* _Your objective_
All of the records must be set down again word for word.

(Page segmentation data)

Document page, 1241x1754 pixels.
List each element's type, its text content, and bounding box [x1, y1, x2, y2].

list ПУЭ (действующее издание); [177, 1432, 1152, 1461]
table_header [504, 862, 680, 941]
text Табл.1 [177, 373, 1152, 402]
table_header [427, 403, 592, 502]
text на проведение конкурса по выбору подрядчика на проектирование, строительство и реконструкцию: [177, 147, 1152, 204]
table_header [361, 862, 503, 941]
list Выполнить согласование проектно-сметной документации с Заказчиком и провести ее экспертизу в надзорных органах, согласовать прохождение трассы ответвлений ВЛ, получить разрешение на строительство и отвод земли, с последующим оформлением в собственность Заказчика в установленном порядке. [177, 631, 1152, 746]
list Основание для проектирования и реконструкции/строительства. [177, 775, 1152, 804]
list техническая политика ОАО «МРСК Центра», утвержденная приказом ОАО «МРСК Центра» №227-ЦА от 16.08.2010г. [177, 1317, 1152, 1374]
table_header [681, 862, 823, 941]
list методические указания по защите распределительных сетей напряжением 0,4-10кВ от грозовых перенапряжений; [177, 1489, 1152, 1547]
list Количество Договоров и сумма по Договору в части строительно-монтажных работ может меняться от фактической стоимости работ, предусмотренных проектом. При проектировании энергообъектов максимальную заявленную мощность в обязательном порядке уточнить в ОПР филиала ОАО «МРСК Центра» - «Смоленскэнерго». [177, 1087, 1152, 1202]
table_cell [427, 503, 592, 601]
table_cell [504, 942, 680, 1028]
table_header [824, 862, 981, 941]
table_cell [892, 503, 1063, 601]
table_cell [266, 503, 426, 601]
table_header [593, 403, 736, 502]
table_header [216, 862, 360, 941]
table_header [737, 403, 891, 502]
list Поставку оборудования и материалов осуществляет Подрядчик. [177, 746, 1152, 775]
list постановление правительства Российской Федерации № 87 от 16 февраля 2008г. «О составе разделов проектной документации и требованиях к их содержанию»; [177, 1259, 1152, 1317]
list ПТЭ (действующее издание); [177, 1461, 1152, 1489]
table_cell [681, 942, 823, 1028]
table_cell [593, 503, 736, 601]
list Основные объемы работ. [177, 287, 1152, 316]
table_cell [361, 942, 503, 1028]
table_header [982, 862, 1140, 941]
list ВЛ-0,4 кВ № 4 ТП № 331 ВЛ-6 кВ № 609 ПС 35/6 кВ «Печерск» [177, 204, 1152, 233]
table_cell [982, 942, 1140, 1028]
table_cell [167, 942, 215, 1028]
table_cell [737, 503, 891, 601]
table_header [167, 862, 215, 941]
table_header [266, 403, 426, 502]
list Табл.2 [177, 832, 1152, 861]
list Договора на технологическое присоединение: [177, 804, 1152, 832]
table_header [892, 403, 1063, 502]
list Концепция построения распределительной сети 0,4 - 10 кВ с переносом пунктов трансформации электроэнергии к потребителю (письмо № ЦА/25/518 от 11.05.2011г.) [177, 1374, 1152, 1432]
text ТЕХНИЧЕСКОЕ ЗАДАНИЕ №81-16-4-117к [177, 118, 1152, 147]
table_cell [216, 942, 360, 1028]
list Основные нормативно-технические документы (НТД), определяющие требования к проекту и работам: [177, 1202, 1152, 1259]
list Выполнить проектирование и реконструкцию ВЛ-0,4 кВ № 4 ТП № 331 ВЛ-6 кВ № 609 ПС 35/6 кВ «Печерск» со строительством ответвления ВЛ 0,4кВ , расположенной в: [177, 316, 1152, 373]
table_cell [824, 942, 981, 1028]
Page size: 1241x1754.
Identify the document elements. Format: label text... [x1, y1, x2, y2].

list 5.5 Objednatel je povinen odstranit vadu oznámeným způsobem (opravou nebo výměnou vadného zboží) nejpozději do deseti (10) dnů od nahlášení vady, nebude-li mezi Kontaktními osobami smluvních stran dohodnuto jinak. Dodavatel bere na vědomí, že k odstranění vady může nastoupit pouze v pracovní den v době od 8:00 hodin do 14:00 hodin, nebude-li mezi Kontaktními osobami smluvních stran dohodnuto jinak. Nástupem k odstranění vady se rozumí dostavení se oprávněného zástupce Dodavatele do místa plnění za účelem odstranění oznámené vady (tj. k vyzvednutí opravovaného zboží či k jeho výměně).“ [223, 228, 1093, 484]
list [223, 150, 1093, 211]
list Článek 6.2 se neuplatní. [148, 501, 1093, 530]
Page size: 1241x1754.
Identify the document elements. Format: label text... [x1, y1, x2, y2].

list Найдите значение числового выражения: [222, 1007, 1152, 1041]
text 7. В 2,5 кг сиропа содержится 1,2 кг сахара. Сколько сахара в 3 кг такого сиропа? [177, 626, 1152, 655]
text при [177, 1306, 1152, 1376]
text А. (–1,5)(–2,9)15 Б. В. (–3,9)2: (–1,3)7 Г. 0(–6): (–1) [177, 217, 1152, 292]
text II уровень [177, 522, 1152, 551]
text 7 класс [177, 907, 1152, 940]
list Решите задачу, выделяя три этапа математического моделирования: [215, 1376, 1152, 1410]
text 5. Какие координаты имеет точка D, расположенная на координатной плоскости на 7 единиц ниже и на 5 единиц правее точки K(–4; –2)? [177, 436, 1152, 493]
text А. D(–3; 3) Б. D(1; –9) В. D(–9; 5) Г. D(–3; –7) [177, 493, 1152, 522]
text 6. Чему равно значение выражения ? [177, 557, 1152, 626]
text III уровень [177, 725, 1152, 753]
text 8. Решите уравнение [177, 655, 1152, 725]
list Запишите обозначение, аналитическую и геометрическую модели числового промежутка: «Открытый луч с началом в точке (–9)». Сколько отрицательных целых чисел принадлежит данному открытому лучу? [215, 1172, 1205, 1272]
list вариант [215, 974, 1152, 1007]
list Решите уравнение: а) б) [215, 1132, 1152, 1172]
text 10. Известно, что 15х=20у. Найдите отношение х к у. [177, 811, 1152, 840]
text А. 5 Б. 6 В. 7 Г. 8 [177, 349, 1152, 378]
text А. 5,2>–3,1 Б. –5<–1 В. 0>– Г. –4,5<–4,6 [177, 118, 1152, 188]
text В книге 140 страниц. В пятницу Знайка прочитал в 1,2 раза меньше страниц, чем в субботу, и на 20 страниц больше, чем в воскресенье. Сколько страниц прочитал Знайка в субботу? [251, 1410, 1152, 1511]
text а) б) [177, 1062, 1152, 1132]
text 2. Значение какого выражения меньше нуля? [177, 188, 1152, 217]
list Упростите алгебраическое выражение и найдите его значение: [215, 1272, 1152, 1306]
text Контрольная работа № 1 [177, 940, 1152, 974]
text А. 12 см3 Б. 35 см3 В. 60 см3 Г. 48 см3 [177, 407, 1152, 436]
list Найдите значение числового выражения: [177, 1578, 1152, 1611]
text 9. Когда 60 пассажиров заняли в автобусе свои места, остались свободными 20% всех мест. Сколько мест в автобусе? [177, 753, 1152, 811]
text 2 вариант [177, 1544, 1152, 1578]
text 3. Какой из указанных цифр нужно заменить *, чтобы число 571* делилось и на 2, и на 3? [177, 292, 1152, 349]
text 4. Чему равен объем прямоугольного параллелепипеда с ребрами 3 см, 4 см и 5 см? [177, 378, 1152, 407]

* _Output of the exercise_
Document page, 1241x1754 pixels.
List each element's type, its text content, and bounding box [x1, y1, x2, y2].

list ПУЭ (действующее издание); [177, 1432, 1152, 1461]
table_header [504, 862, 680, 941]
text Табл.1 [177, 373, 1152, 402]
table_header [427, 403, 592, 502]
text на проведение конкурса по выбору подрядчика на проектирование, строительство и реконструкцию: [177, 147, 1152, 204]
table_header [361, 862, 503, 941]
list Выполнить согласование проектно-сметной документации с Заказчиком и провести ее экспертизу в надзорных органах, согласовать прохождение трассы ответвлений ВЛ, получить разрешение на строительство и отвод земли, с последующим оформлением в собственность Заказчика в установленном порядке. [177, 631, 1152, 746]
list Основание для проектирования и реконструкции/строительства. [177, 775, 1152, 804]
list техническая политика ОАО «МРСК Центра», утвержденная приказом ОАО «МРСК Центра» №227-ЦА от 16.08.2010г. [177, 1317, 1152, 1374]
table_header [681, 862, 823, 941]
list методические указания по защите распределительных сетей напряжением 0,4-10кВ от грозовых перенапряжений; [177, 1489, 1152, 1547]
list Количество Договоров и сумма по Договору в части строительно-монтажных работ может меняться от фактической стоимости работ, предусмотренных проектом. При проектировании энергообъектов максимальную заявленную мощность в обязательном порядке уточнить в ОПР филиала ОАО «МРСК Центра» - «Смоленскэнерго». [177, 1087, 1152, 1202]
table_cell [427, 503, 592, 601]
table_cell [504, 942, 680, 1028]
table_header [824, 862, 981, 941]
table_cell [892, 503, 1063, 601]
table_cell [266, 503, 426, 601]
table_header [593, 403, 736, 502]
table_header [216, 862, 360, 941]
table_header [737, 403, 891, 502]
list Поставку оборудования и материалов осуществляет Подрядчик. [177, 746, 1152, 775]
list постановление правительства Российской Федерации № 87 от 16 февраля 2008г. «О составе разделов проектной документации и требованиях к их содержанию»; [177, 1259, 1152, 1317]
list ПТЭ (действующее издание); [177, 1461, 1152, 1489]
table_cell [681, 942, 823, 1028]
table_cell [593, 503, 736, 601]
list Основные объемы работ. [177, 287, 1152, 316]
table_cell [361, 942, 503, 1028]
table_header [982, 862, 1140, 941]
list ВЛ-0,4 кВ № 4 ТП № 331 ВЛ-6 кВ № 609 ПС 35/6 кВ «Печерск» [177, 204, 1152, 233]
table_cell [982, 942, 1140, 1028]
table_cell [167, 942, 215, 1028]
table_cell [737, 503, 891, 601]
table_header [167, 862, 215, 941]
table_header [266, 403, 426, 502]
list Табл.2 [177, 832, 1152, 861]
list Договора на технологическое присоединение: [177, 804, 1152, 832]
table_header [892, 403, 1063, 502]
list Концепция построения распределительной сети 0,4 - 10 кВ с переносом пунктов трансформации электроэнергии к потребителю (письмо № ЦА/25/518 от 11.05.2011г.) [177, 1374, 1152, 1432]
text ТЕХНИЧЕСКОЕ ЗАДАНИЕ №81-16-4-117к [177, 118, 1152, 147]
table_cell [216, 942, 360, 1028]
list Основные нормативно-технические документы (НТД), определяющие требования к проекту и работам: [177, 1202, 1152, 1259]
list Выполнить проектирование и реконструкцию ВЛ-0,4 кВ № 4 ТП № 331 ВЛ-6 кВ № 609 ПС 35/6 кВ «Печерск» со строительством ответвления ВЛ 0,4кВ , расположенной в: [177, 316, 1152, 373]
table_cell [824, 942, 981, 1028]
Page size: 1241x1754.
Identify the document elements. Format: label text... [x1, y1, x2, y2].

list 5.5 Objednatel je povinen odstranit vadu oznámeným způsobem (opravou nebo výměnou vadného zboží) nejpozději do deseti (10) dnů od nahlášení vady, nebude-li mezi Kontaktními osobami smluvních stran dohodnuto jinak. Dodavatel bere na vědomí, že k odstranění vady může nastoupit pouze v pracovní den v době od 8:00 hodin do 14:00 hodin, nebude-li mezi Kontaktními osobami smluvních stran dohodnuto jinak. Nástupem k odstranění vady se rozumí dostavení se oprávněného zástupce Dodavatele do místa plnění za účelem odstranění oznámené vady (tj. k vyzvednutí opravovaného zboží či k jeho výměně).“ [223, 228, 1093, 484]
list [223, 150, 1093, 211]
list Článek 6.2 se neuplatní. [148, 501, 1093, 530]
Page size: 1241x1754.
Identify the document elements. Format: label text... [x1, y1, x2, y2].

list Найдите значение числового выражения: [222, 1007, 1152, 1041]
text 7. В 2,5 кг сиропа содержится 1,2 кг сахара. Сколько сахара в 3 кг такого сиропа? [177, 626, 1152, 655]
text при [177, 1306, 1152, 1376]
text А. (–1,5)(–2,9)15 Б. В. (–3,9)2: (–1,3)7 Г. 0(–6): (–1) [177, 217, 1152, 292]
text II уровень [177, 522, 1152, 551]
text 7 класс [177, 907, 1152, 940]
list Решите задачу, выделяя три этапа математического моделирования: [215, 1376, 1152, 1410]
text 5. Какие координаты имеет точка D, расположенная на координатной плоскости на 7 единиц ниже и на 5 единиц правее точки K(–4; –2)? [177, 436, 1152, 493]
text А. D(–3; 3) Б. D(1; –9) В. D(–9; 5) Г. D(–3; –7) [177, 493, 1152, 522]
text 6. Чему равно значение выражения ? [177, 557, 1152, 626]
text III уровень [177, 725, 1152, 753]
text 8. Решите уравнение [177, 655, 1152, 725]
list Запишите обозначение, аналитическую и геометрическую модели числового промежутка: «Открытый луч с началом в точке (–9)». Сколько отрицательных целых чисел принадлежит данному открытому лучу? [215, 1172, 1205, 1272]
list вариант [215, 974, 1152, 1007]
list Решите уравнение: а) б) [215, 1132, 1152, 1172]
text 10. Известно, что 15х=20у. Найдите отношение х к у. [177, 811, 1152, 840]
text А. 5 Б. 6 В. 7 Г. 8 [177, 349, 1152, 378]
text А. 5,2>–3,1 Б. –5<–1 В. 0>– Г. –4,5<–4,6 [177, 118, 1152, 188]
text В книге 140 страниц. В пятницу Знайка прочитал в 1,2 раза меньше страниц, чем в субботу, и на 20 страниц больше, чем в воскресенье. Сколько страниц прочитал Знайка в субботу? [251, 1410, 1152, 1511]
text а) б) [177, 1062, 1152, 1132]
text 2. Значение какого выражения меньше нуля? [177, 188, 1152, 217]
list Упростите алгебраическое выражение и найдите его значение: [215, 1272, 1152, 1306]
text Контрольная работа № 1 [177, 940, 1152, 974]
text А. 12 см3 Б. 35 см3 В. 60 см3 Г. 48 см3 [177, 407, 1152, 436]
list Найдите значение числового выражения: [177, 1578, 1152, 1611]
text 9. Когда 60 пассажиров заняли в автобусе свои места, остались свободными 20% всех мест. Сколько мест в автобусе? [177, 753, 1152, 811]
text 2 вариант [177, 1544, 1152, 1578]
text 3. Какой из указанных цифр нужно заменить *, чтобы число 571* делилось и на 2, и на 3? [177, 292, 1152, 349]
text 4. Чему равен объем прямоугольного параллелепипеда с ребрами 3 см, 4 см и 5 см? [177, 378, 1152, 407]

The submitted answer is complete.